AUFGABE 1:
Prüf anhand der Besprechung von „Adios Hemingway“, ob die Aussagen (a), (b) und (c) stimmen: (a) Die Leiche wurde im Jahr 2001 gefunden. (b) Beim Skelett lag eine Marke der kubanischen Polizei. (c) Mario Conde arbeitet noch als Polizist. Antworte jeweils mit Ja oder Nein und zitiere dazu die entscheidenden Worte aus der Besprechung.
AUFGABE 2:
Schreib die Besprechung von „Adios Hemingway“ weiter und setz direkt nach ihrem letzten Satz an.

VORLIEGENDER TEXT:
Hemingway ein Mörder?

Adios Hemingway

Mit "Adios Hemingway" ist Leonardo Padura etwas Seltenes gelungen: ein spannender Krimi, die Verknüpfung von Anspruch und Unterhaltung, sowie das Kunststück, ein gehöriges Interesse an Leben und Werk Hemingways wieder zu wecken.

Die Geschichte ist schnell erzählt: Eines Tages im Jahre 2001 wird auf einem Grundstück nahe der kubanischen Hauptstadt Havanna die skelettierte Leiche eines Mannes gefunden. Alter zum Zeitpunkt des Todes: etwa 60 Jahre. Hautfarbe: weiß. Todesursache: zwei Kugeln aus einem Gewehr. Ein Mord, der allerdings gut 40 Jahre zurückliegt, irgendwann zwischen 1957 und 1960 schätzen die Gerichtsmediziner. Pikanterweise wird beim Skelett auch noch eine Polizeimarke gefunden. Um genau zu sein: eine FBI-Marke.

Starker Tobak

Eigentlich könnte man die Geschichte mit dem Skelett getrost vergessen, immerhin liegt sie ja vierzig Jahre zurück. Man könnte. Wäre da nicht das Grundstück, auf dem die Leiche verscharrt worden ist: die Finca Vigia. Jetzt ist für den Kuba- und Hemingway-Kenner alles klar. Auf dieser Finca hat Ernest Miller Hemingway die letzten Jahre seines Lebens verbracht, bevor er sich - alkoholkrank und depressiv - im Alter von 61 Jahren im US-amerikanischen Nordwesten, in Ketchum, Idaho, erschoss. Das war vor 45 Jahren, exakt am 2. Juli 1961.

Der Kraftprotz und Waffennarr Hemingway als Mörder eines FBI-Agenten zu den Zeiten der kubanischen Revolution? Das ist starker Tobak, aber eine nicht unbedingt an den Haaren herbeigezogene Geschichte. Zu den Ermittlungen beigezogen wird jedenfalls Mario Conde, der Held aller vier Havanna-Krimis von Leonardo Padura. Jener ironisch-melancholische Kommissar, der inzwischen seinen Job als Polizist aufgegeben hat, und sich nun als Schriftsteller und Antiquar durch den sozialistischen Alltag zu schlagen versucht.

Gespeicherte Einträge

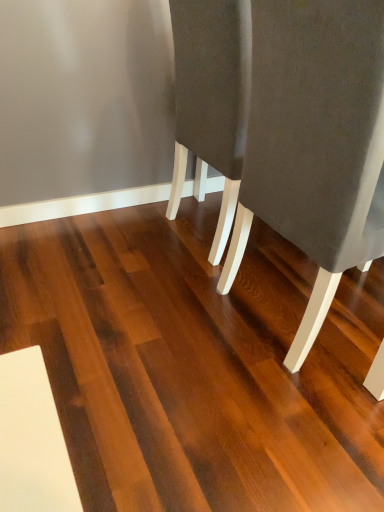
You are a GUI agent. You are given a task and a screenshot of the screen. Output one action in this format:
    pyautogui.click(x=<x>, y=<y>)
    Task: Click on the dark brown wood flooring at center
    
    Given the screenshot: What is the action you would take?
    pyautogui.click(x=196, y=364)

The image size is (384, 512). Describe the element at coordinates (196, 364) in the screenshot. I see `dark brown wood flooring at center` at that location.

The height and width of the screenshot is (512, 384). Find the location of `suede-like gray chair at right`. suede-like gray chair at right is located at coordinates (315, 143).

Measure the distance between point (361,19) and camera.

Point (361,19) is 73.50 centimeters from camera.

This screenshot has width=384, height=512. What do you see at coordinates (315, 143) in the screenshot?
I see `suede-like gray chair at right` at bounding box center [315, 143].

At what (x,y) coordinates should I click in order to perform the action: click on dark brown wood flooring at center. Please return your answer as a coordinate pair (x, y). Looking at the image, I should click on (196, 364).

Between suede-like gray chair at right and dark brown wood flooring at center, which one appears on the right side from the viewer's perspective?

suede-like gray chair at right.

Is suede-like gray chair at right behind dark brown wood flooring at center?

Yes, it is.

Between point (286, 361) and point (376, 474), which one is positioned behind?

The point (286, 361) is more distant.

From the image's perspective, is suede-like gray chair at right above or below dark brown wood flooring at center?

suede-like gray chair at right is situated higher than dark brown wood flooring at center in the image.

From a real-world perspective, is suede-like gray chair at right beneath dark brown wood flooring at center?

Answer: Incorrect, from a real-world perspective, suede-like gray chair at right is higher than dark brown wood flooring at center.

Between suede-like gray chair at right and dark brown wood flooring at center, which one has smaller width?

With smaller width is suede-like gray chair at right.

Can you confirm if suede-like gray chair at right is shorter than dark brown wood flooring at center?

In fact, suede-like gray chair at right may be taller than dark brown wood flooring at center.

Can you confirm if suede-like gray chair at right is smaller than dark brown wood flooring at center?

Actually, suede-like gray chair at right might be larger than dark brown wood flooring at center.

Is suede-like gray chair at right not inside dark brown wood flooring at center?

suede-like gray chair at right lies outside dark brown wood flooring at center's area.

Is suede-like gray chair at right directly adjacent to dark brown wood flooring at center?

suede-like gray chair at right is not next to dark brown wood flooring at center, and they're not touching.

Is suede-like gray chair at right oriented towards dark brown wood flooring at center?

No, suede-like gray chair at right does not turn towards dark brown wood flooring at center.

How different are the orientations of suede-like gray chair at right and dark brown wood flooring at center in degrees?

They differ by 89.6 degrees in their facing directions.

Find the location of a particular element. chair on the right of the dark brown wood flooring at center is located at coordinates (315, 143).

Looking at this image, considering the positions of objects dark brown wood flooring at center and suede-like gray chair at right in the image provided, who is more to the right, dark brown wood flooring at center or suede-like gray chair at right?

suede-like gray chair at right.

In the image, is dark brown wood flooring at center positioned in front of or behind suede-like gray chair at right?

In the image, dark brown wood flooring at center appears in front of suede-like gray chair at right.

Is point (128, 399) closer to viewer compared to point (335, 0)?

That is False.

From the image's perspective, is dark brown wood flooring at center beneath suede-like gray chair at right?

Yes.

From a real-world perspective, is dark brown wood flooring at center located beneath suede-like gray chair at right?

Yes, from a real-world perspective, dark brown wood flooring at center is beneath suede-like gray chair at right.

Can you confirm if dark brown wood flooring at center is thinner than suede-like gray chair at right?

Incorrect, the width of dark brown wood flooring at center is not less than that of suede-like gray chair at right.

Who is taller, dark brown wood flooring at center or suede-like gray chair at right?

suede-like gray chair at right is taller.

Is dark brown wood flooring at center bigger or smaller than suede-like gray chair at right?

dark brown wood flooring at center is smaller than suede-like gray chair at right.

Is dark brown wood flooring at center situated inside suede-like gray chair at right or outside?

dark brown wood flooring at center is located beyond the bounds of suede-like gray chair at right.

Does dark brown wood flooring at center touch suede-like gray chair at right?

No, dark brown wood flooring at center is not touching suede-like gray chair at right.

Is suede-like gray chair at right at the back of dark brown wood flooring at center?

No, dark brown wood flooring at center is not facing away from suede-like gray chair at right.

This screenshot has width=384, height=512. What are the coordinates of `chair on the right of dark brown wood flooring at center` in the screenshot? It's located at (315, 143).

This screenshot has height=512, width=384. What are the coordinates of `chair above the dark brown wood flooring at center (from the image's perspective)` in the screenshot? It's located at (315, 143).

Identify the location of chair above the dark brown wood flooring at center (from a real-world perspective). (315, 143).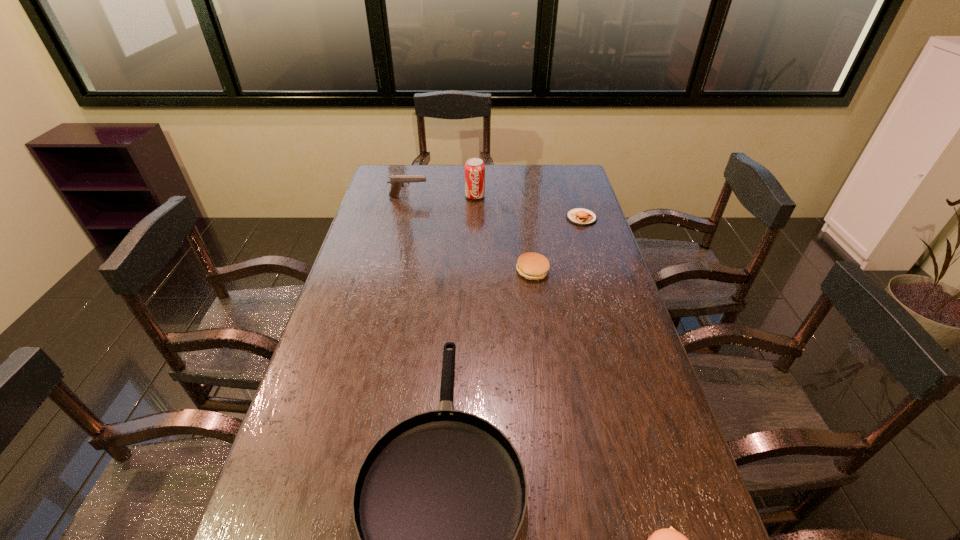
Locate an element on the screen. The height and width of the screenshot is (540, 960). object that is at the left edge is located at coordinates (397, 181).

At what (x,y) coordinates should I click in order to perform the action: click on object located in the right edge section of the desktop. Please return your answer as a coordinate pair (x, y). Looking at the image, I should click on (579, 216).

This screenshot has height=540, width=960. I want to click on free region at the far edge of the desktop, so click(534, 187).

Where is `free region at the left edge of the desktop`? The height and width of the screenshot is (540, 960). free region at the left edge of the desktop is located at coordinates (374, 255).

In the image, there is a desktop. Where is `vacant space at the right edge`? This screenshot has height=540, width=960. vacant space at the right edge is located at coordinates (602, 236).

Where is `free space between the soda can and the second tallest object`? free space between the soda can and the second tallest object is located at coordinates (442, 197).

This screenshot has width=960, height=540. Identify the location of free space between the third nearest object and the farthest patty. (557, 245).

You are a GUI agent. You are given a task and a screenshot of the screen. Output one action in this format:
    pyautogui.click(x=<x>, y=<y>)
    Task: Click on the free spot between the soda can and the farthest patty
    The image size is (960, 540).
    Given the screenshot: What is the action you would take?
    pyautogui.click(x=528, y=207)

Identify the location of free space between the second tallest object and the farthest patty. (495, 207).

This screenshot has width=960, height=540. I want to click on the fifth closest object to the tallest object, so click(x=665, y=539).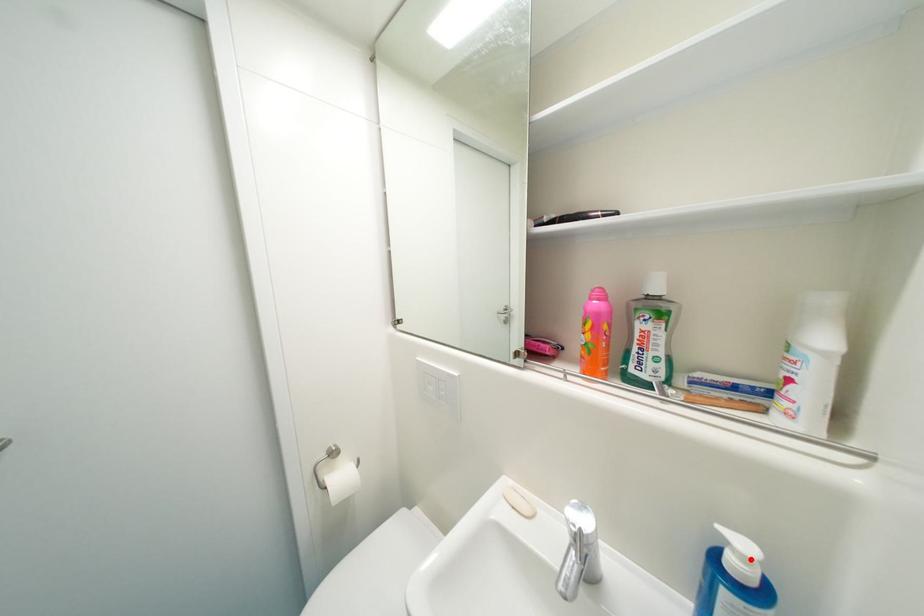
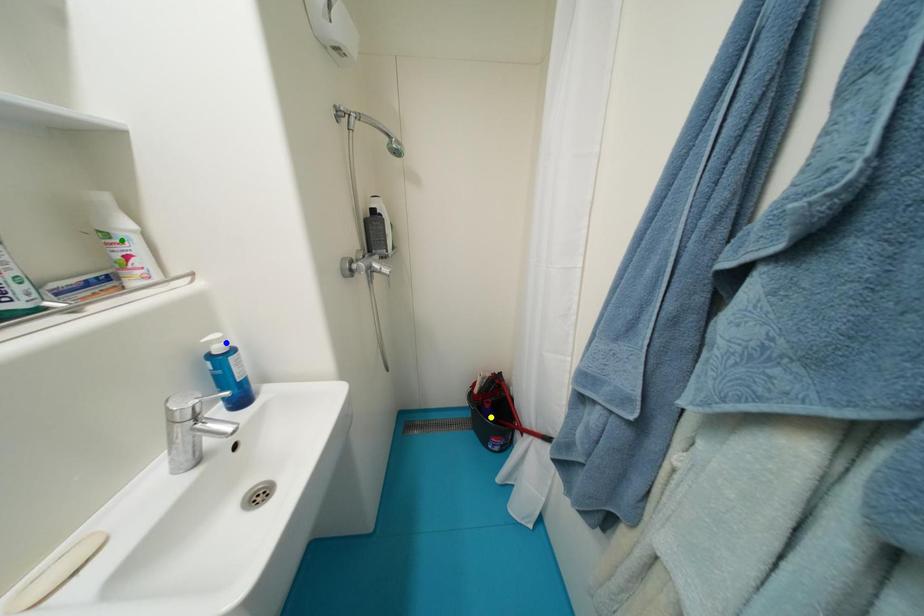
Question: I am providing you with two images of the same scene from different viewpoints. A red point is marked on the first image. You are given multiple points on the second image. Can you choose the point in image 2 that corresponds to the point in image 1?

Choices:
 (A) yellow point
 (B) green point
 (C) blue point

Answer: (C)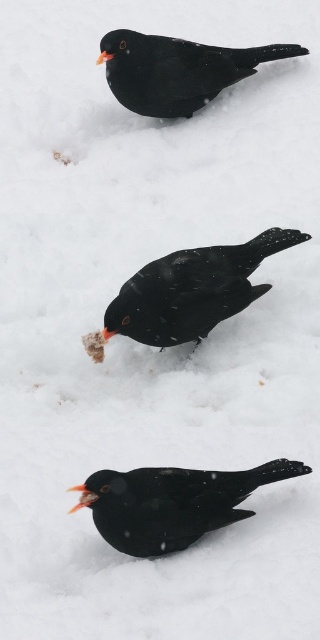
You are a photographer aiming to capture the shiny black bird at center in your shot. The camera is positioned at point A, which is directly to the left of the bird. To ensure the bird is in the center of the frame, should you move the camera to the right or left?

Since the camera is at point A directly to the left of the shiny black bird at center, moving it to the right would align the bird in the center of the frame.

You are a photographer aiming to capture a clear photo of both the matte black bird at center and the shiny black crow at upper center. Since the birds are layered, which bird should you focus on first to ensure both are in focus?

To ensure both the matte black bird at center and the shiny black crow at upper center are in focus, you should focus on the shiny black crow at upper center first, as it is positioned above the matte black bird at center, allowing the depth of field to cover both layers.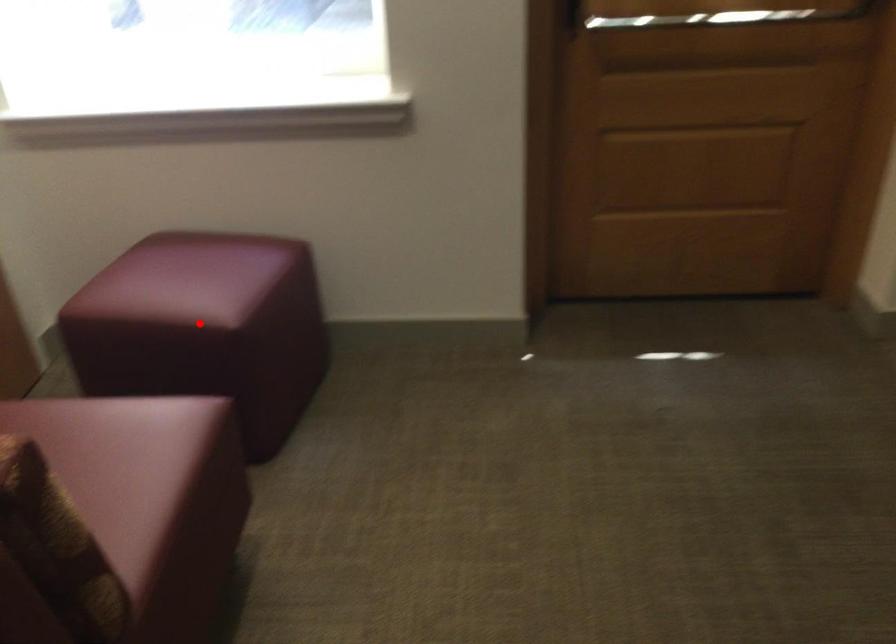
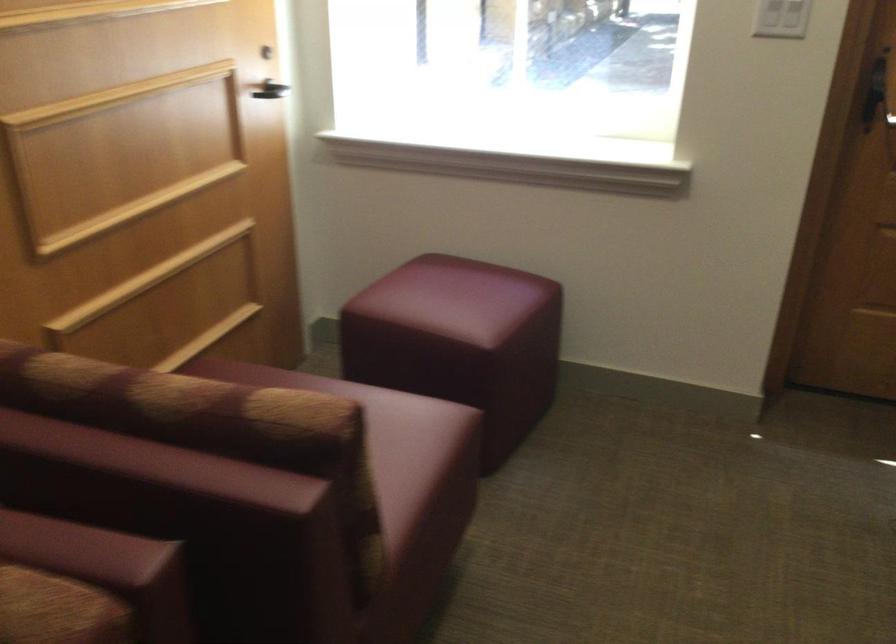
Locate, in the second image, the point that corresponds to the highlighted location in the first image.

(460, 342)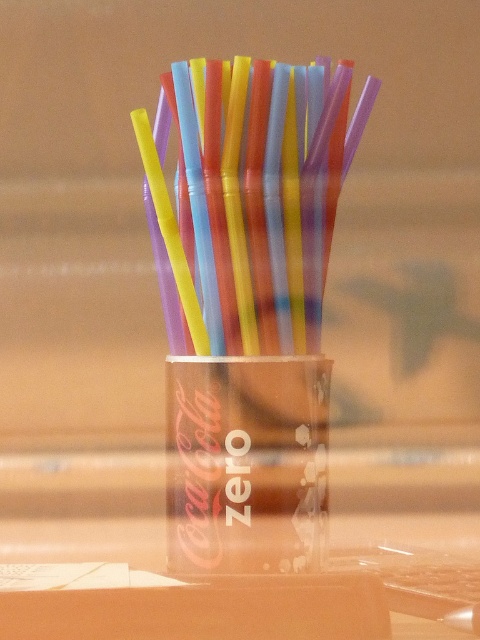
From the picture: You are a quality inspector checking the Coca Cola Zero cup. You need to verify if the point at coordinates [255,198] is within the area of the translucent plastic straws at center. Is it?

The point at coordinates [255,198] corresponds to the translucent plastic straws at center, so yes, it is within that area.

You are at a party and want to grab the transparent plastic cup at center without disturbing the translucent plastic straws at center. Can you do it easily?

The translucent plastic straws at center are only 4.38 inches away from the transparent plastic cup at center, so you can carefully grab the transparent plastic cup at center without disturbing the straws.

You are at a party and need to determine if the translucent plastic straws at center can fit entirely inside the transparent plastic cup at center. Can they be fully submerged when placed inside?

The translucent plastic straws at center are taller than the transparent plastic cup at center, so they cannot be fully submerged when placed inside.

ANTWORT 1:
(a) Ja: „Eines Tages im Jahre 2001 wird auf einem Grundstück nahe der kubanischen Hauptstadt Havanna die skelettierte Leiche eines Mannes gefunden.“
(b) Nein: „Um genau zu sein: eine FBI-Marke.“
(c) Nein: „der inzwischen seinen Job als Polizist aufgegeben hat“

ANTWORT 2:
Alles in allem war er ein guter Polizist gewesen, trotz seiner Abneigung gegen Waffen, Gewalt und Unterdrückung und gegen die Macht, die durch Angst und die schaurigen Mechanismen des Apparats jeden manipulieren und erledigen kann. Nun aber, das wusste er, war er ein beschissener Privatdetektiv in einem Land, in dem es weder Detektive noch ein Privatleben gab. Mit anderen Worten: Er war eine schiefe Metapher in einer schiefen Wirklichkeit.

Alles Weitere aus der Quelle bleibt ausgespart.